It is troubling so see collectivists (perhaps deliberately) confuse the acts of personal compassion and charity with the coerced redistribution imposed by government. This moral bankruptcy is particularly disappointing when it comes from religious leaders. The Pope, for instance, has launched an attack against so-called tax havens. As the UK-based Guardian reports, he apparently believes that low-tax jurisdictions somehow caused the financial crisis and he argues that the developing world will grow faster if corrupt politicians get more money to spend:

The Roman Catholic Church is calling for the effective closure of secretive tax havens as a ‘necessary first step’ to restore the global economy to health. In a policy paper from the Holy See, Pope Benedict pins the blame for the international financial crisis largely on ‘offshore centres’… The Pope points to estimates that the global fiscal deficit caused by offshore activities could amount to a staggering $255bn (£175bn) which is ‘more than three times the entire sum of [global] development aid’. …the reflection paper argues that tax havens, which banks use to escape the gaze of international financial watchdogs, facilitate the transfer of wealth from poverty-stricken nations to the rich world. …Intriguingly, the Vatican Bank…makes very limited financial disclosures, but the Rev Thomas Resse in his book Inside the Vatican claimed a cardinal told him in 1994 that it had $4bn in deposits and an annual income of $40m. Many experts believe this to be a spectacular underestimate.

This is not the first time the Pope has sided with big government over people. I addressed this issue last year, but he inexplicably missed my post on this topic. I guess this means the Pope has not watched my three-part series on tax havens. The Economic Case for Tax Havens would show him how low-tax jurisdictions boost global economic performance. The Moral Case for Tax Havens would warn him of the unpleasant consequences of giving too much private information to corrupt, venal, and incompetent governments. And Tax Havens: Myths vs. Facts would explain to him why attacks against low-tax jurisdictions are empty demagoguery. If the Pope is not a fan of youtube​.com, he would benefit from reading Tim Ridley’s column, which was published by Cayman News Service:

Pope Benedict commands huge respect but one wonders where his advisors are getting their economic and financial advice, possibly from the German Finance Minister or the French President, since it is so misguided and wide of the mark. On the first point, there is clear and incontestable evidence where the current crisis started, but it bears repeating that its origins were in the bad lending practices and financial engineering of regulated entities in major onshore economies, not in offshore centres. On the second point, His Holiness should also look much closer to home. The Vatican has a very patchy history of transparency, fiscal accountability and rectitude. It also has no problem with its own tax free status. It cut a deal with Mussolini in 1929 that effectively made the Holy See a tax haven itself.

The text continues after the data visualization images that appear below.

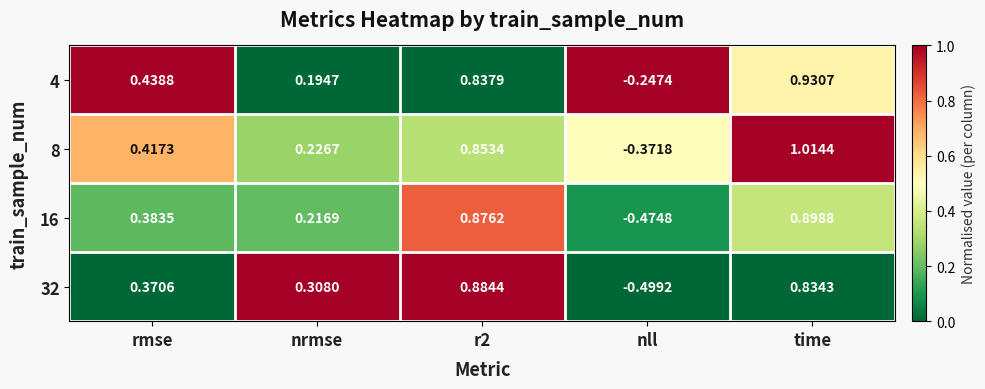

Is the value of 8 at nrmse greater than the value of 32 at nll?

Yes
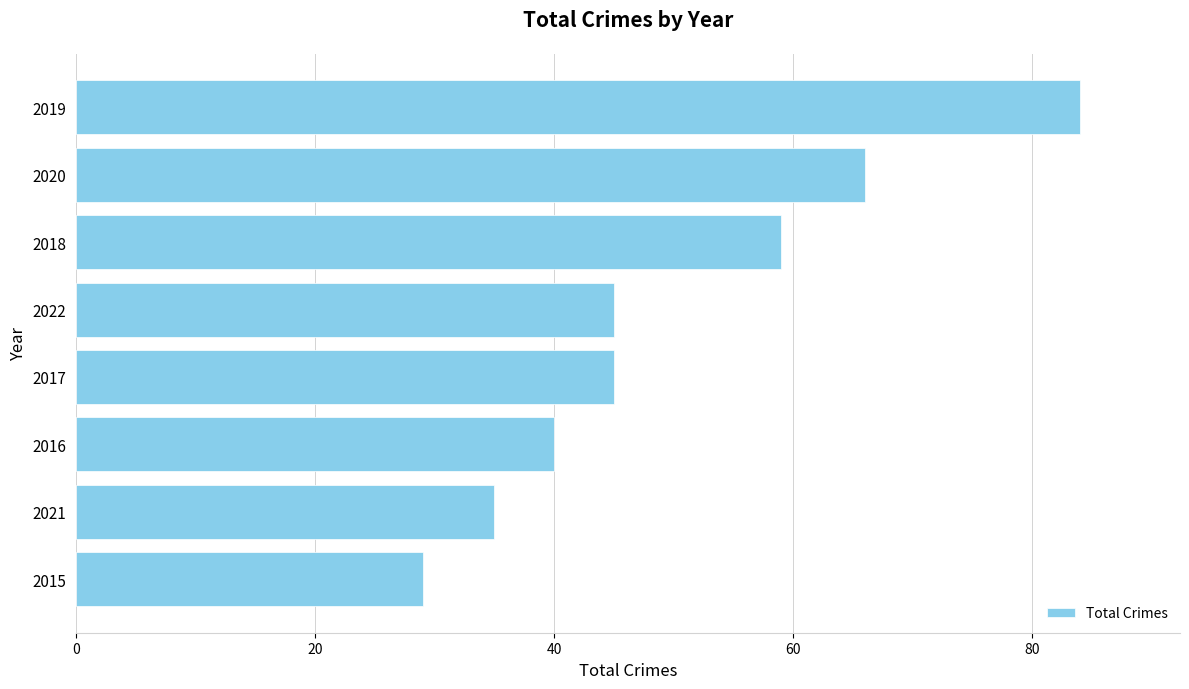

Read the value at 2020, to the nearest 5.

65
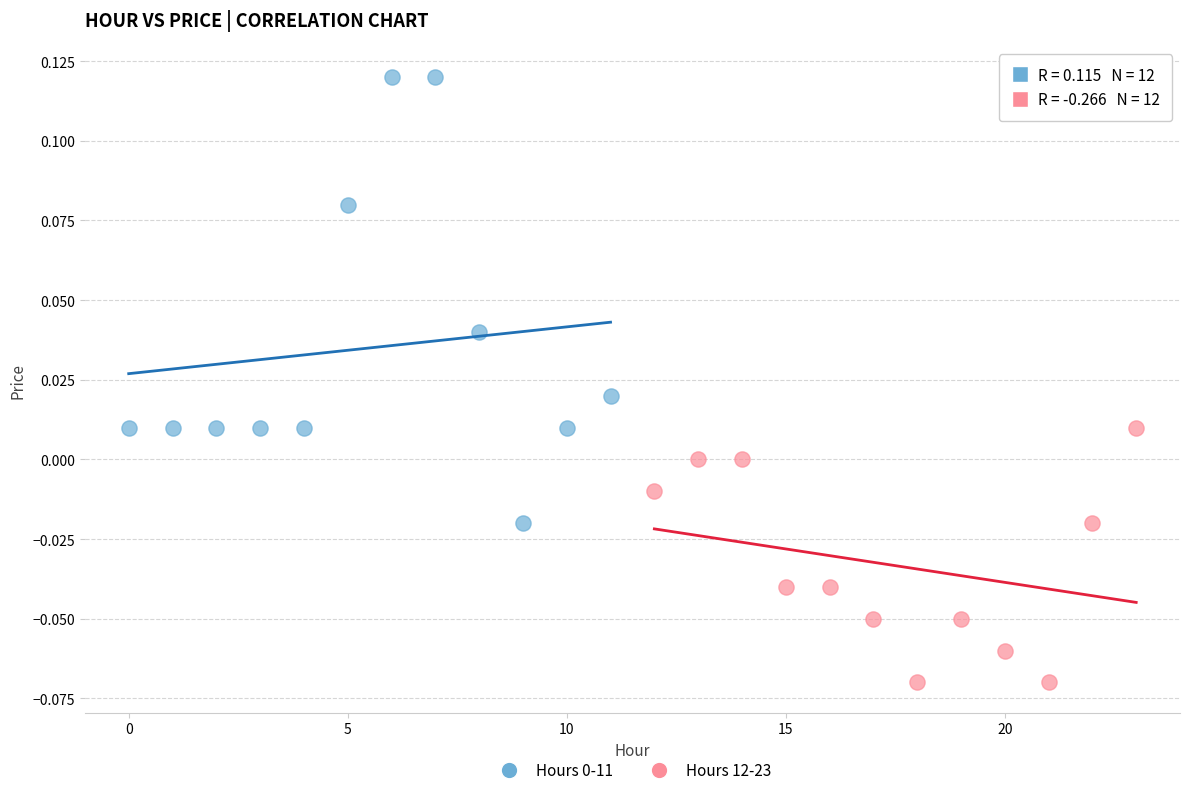

Which series contains the lowest Y value?

Hours 12-23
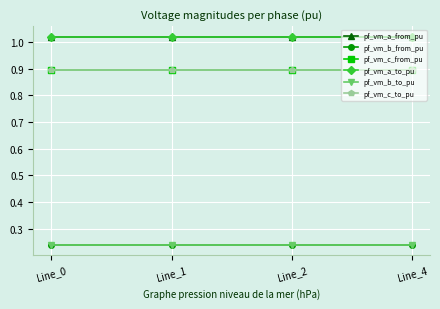

True or false: pf_vm_c_from_pu has more than 2 interior local peaks.

False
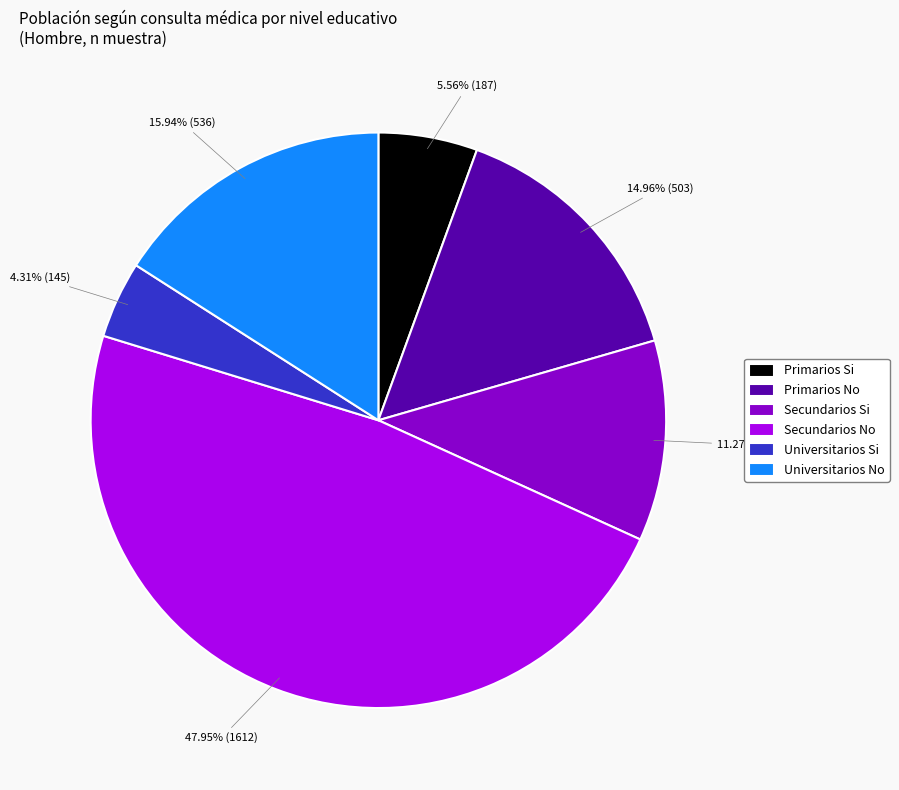

Rank the categories by value from highest to lowest.

Secundarios No, Universitarios No, Primarios No, Secundarios Si, Primarios Si, Universitarios Si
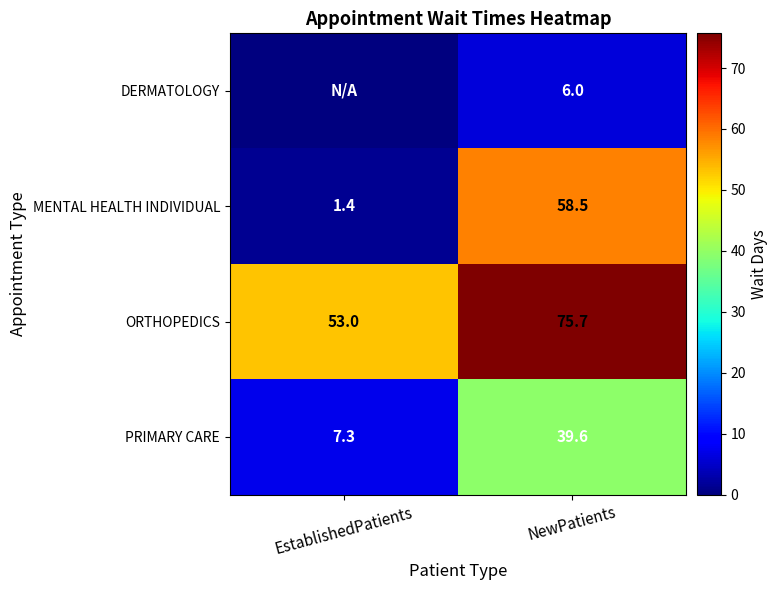

What is the highest value of the ORTHOPEDICS series?

75.7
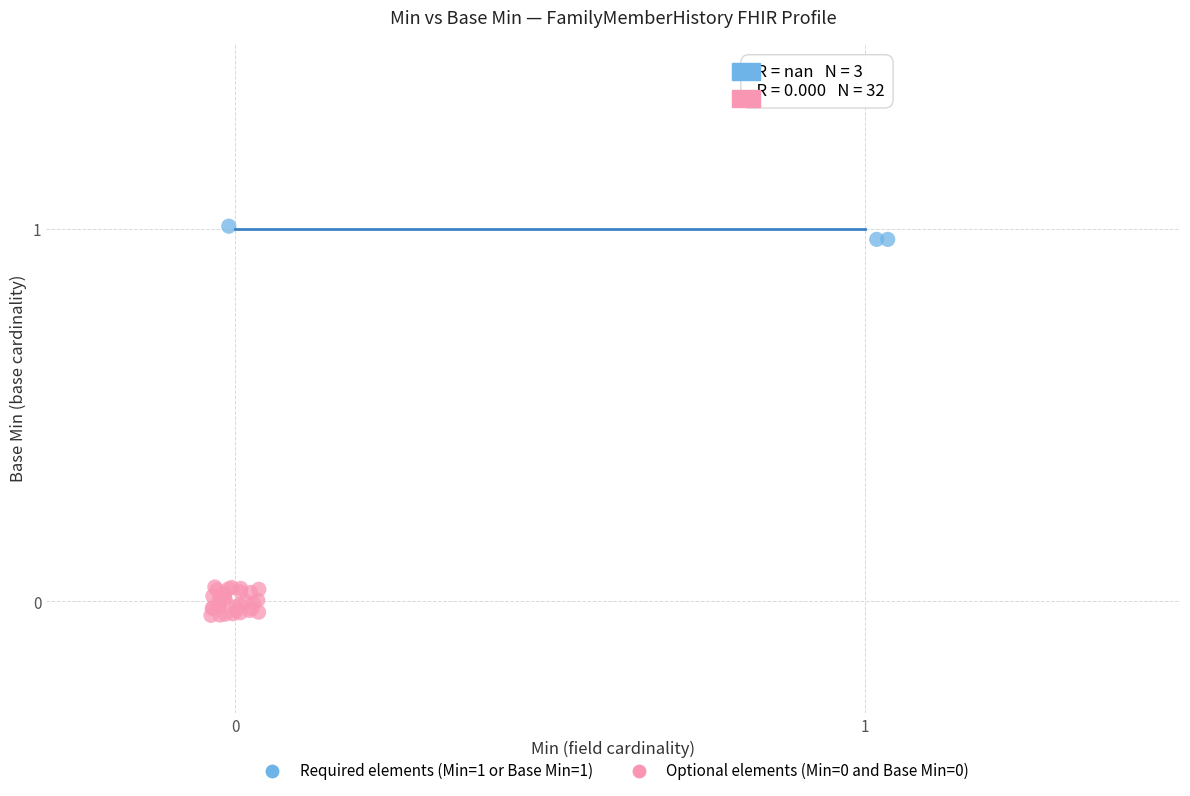

Which series reaches the maximum Y coordinate?

Required elements (Min=1 or Base Min=1)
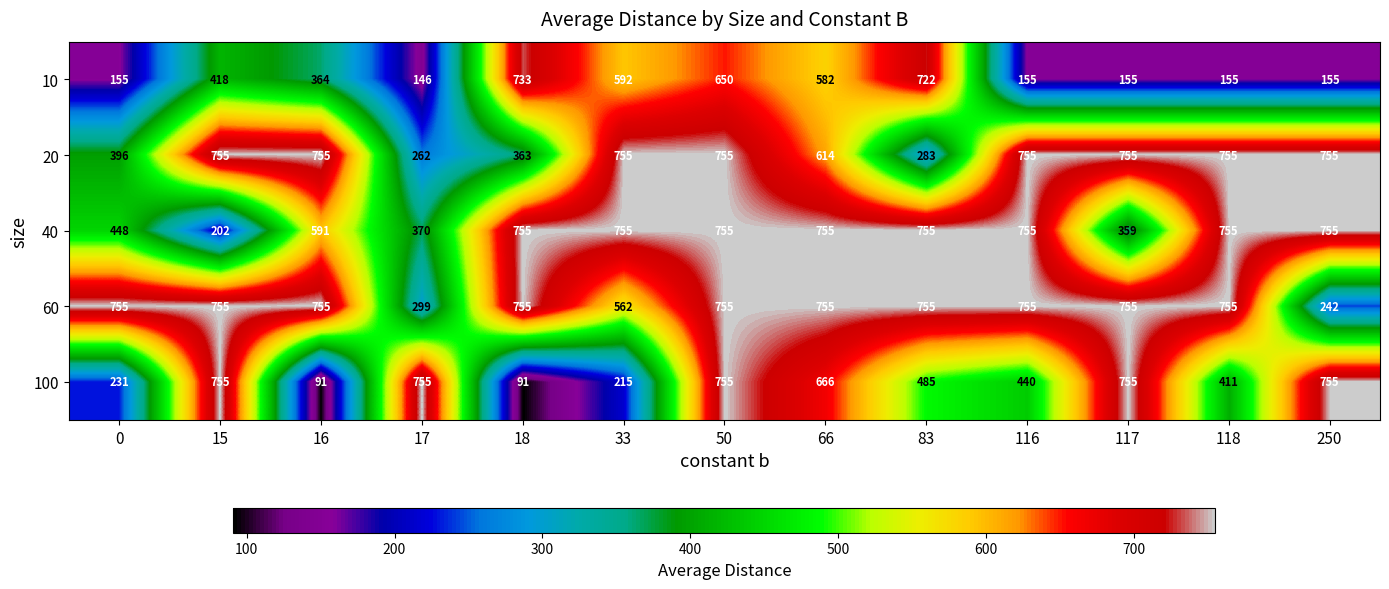

Is it true that 10 equals 418 at 15?

True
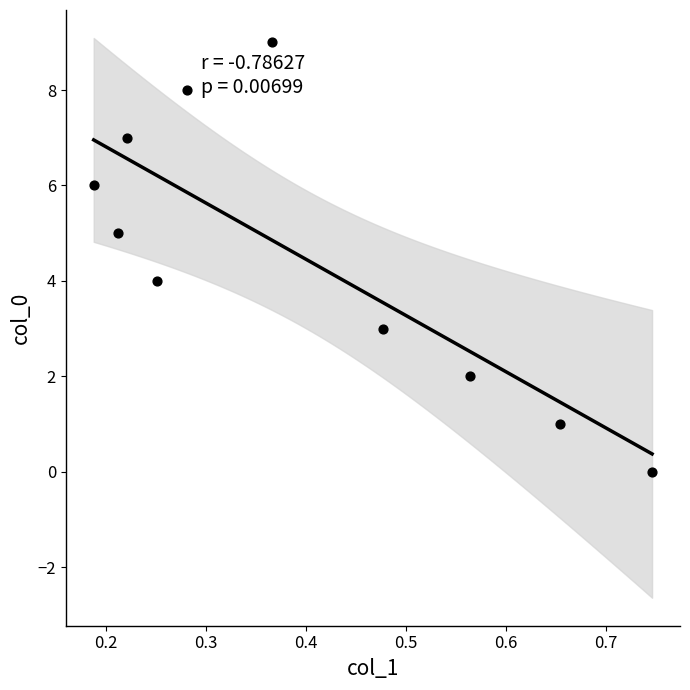

What is the range of Y values (max minus min)?

9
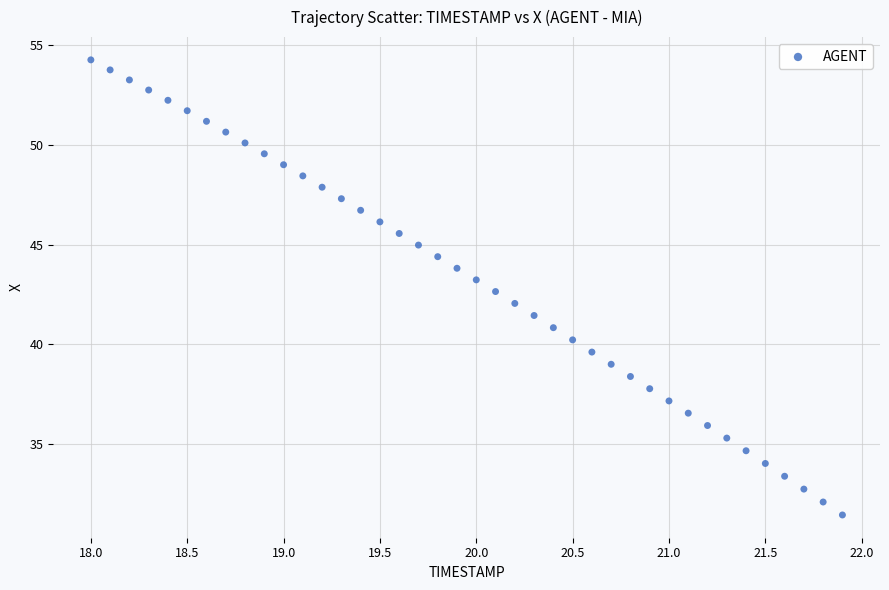

What is the range of X values (max minus min)?

3.9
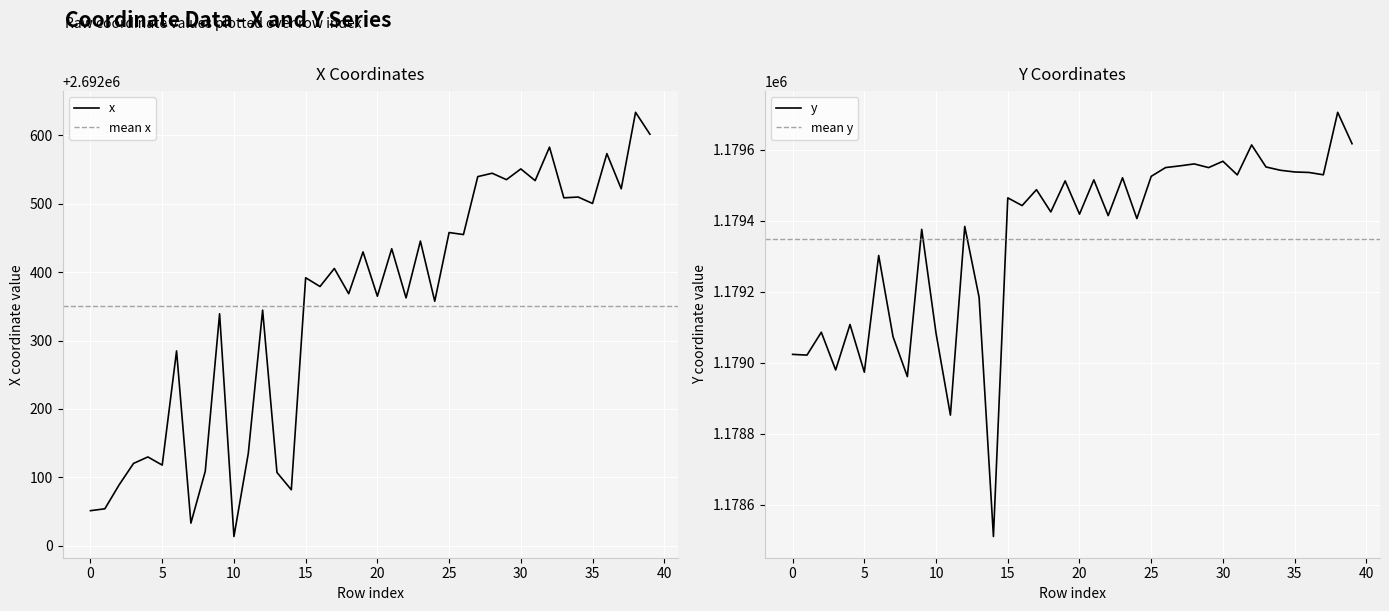

What is the total value across all series at 25?

3871983.4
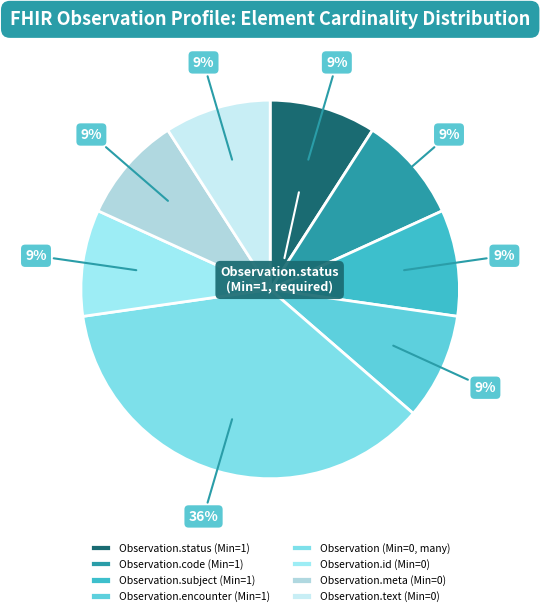

What is the ratio of the value at Observation.meta (Min=0) to the value at Observation.id (Min=0)?

1.0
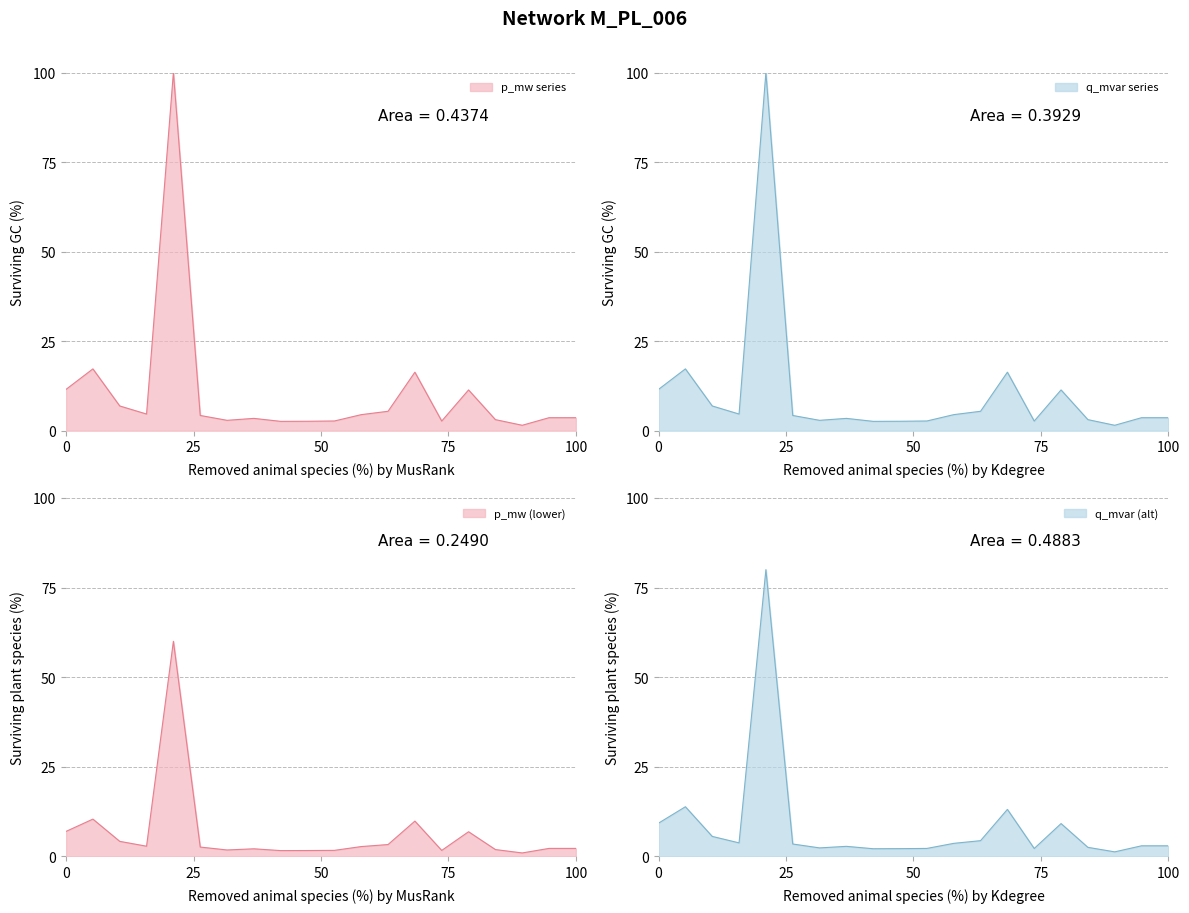

What is the value of the q_mvar point at the 6th from the left?

4.3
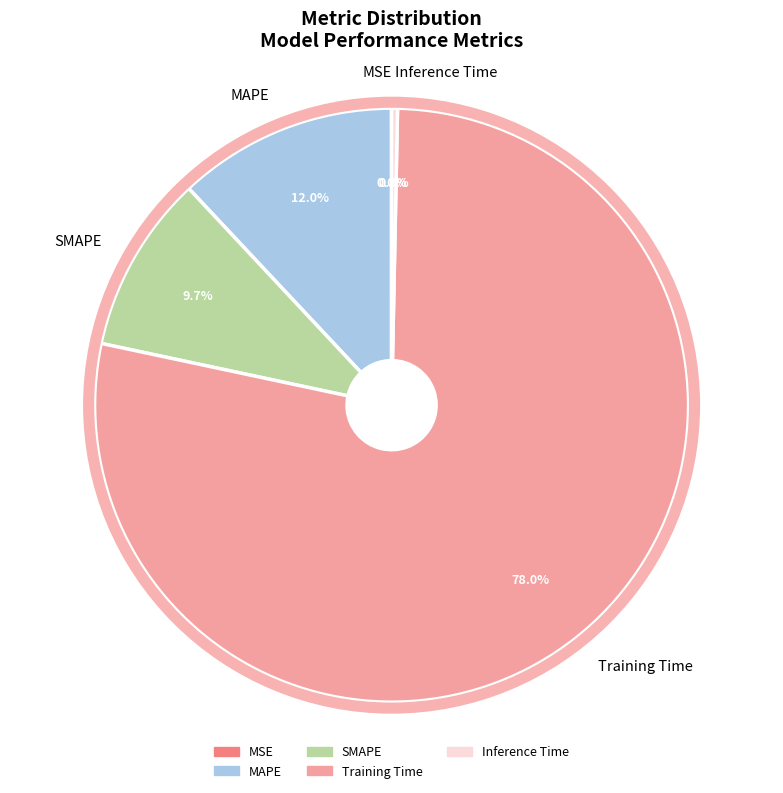

What percentage do Inference Time and Training Time together represent?

78.3%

…to charge that small economies that are able to operate without direct taxation and have thriving financial services industries are ipso facto responsible and punishable for the evils of tax evasion and official corruption beggars belief. Those charities, politicians, bureaucrats and now it appears, the Catholic Church, that clamour for the summary conviction and elimination of these small countries (who have few international votes and limited bargaining strength) should think long and hard about the implications if they get what they wish for. Small Islands like Bermuda, the Bahamas, the British Virgin Islands and the Cayman Islands will be impoverished and consigned back to the poverty of times gone by. The despots of the world will continue to find ways to pillage their countries’ treasuries and to have the proceeds available in one form or another in onshore financial centres in Europe and elsewhere (convenient after all for Harrods and Bergdorf Goodman). Will Oxfam, Christian Aid and the Vatican then send care packages to both Zimbabwe and the Cayman Islands?